Création d’un mécanisme économique et commercial de haut niveau

M. Barroso et le Premier ministre Wen lanceront également un mécanisme économique et commercial de haut niveau entre l’UE et la Chine. Proposé par les autorités chinoises et approuvé lors du sommet UE-Chine à Pékin en novembre 2007, ce mécanisme sera un nouvel outil pour faire face aux problèmes auxquels sont confrontées les entreprises européennes qui tentent de s’établir en Chine, en particulier dans les domaines de l’investissement, de l’accès au marché et de la protection des droits de propriété intellectuelle.

A la veille de la visite des commissaires à Pékin, BusinessEurope a fait circuler une lettre énumérant certains des problèmes rencontrés par les entrepreneurs en Chine.

Une visite française qui tombe bien

Côté français, le président du Sénat, Christian Poncelet, et l’ancien Premier ministre, Jean-Pierre Raffarin, rencontreront le 24 avril les plus hauts dirigeants chinois. Cette visite opportune, même si elle était prévue de longue date, a lieu quelques jours après que le maire de Paris, Bertrand Delanoë, a nommé le Dalaï Lama citoyen d’honneur. Une initiative qui a déplu aux autorités chinoises.

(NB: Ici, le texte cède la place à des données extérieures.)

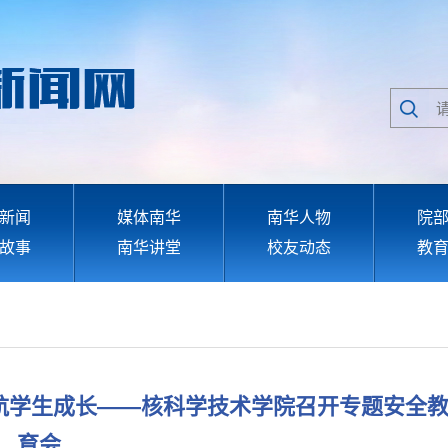
新闻
媒体南华
南华人物
院
故事
南华讲堂
校友动态
教
航学生成长——核科学技术学院召开专题安全
育会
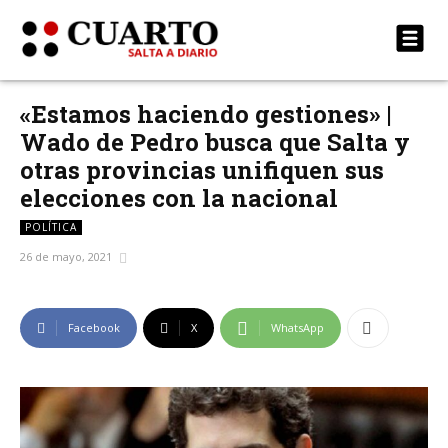
«Estamos haciendo gestiones» |
Wado de Pedro busca que Salta y
otras provincias unifiquen sus
elecciones con la nacional
POLÍTICA
26 de mayo, 2021
Facebook
X
WhatsApp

Selon le professeur Mario Telo, président de l’Institut des études européennes à l’Université Libre de Bruxelles, il ne faut pas s’attendre à de grands résultats à l’issue de la visite de M. Barroso. « Mais il est important que les Chinois sachent que la question des droits de l’homme fait partie des politiques bilatérales et multilatérales avec l’UE », a-t-il souligné.

Il estime également que cette visite est un pas en avant par rapport à l’ancienne approche du commissaire au Commerce, Peter Mandelson, qui concentrait ses relations avec Pékin sur le commerce et montrait une certaine réticence à faire face à la Chine sur la question des droits de l’homme.

Aujourd’hui, l’UE traite avec son homologue asiatique sur un vaste programme portant aussi sur des questions d’envergure internationale telles que le développement durable. C’est extrêmement important, a-t-il déclaré, ajoutant : « Si nous n’impliquons pas la Chine dans Kyoto, nous sommes perdus ».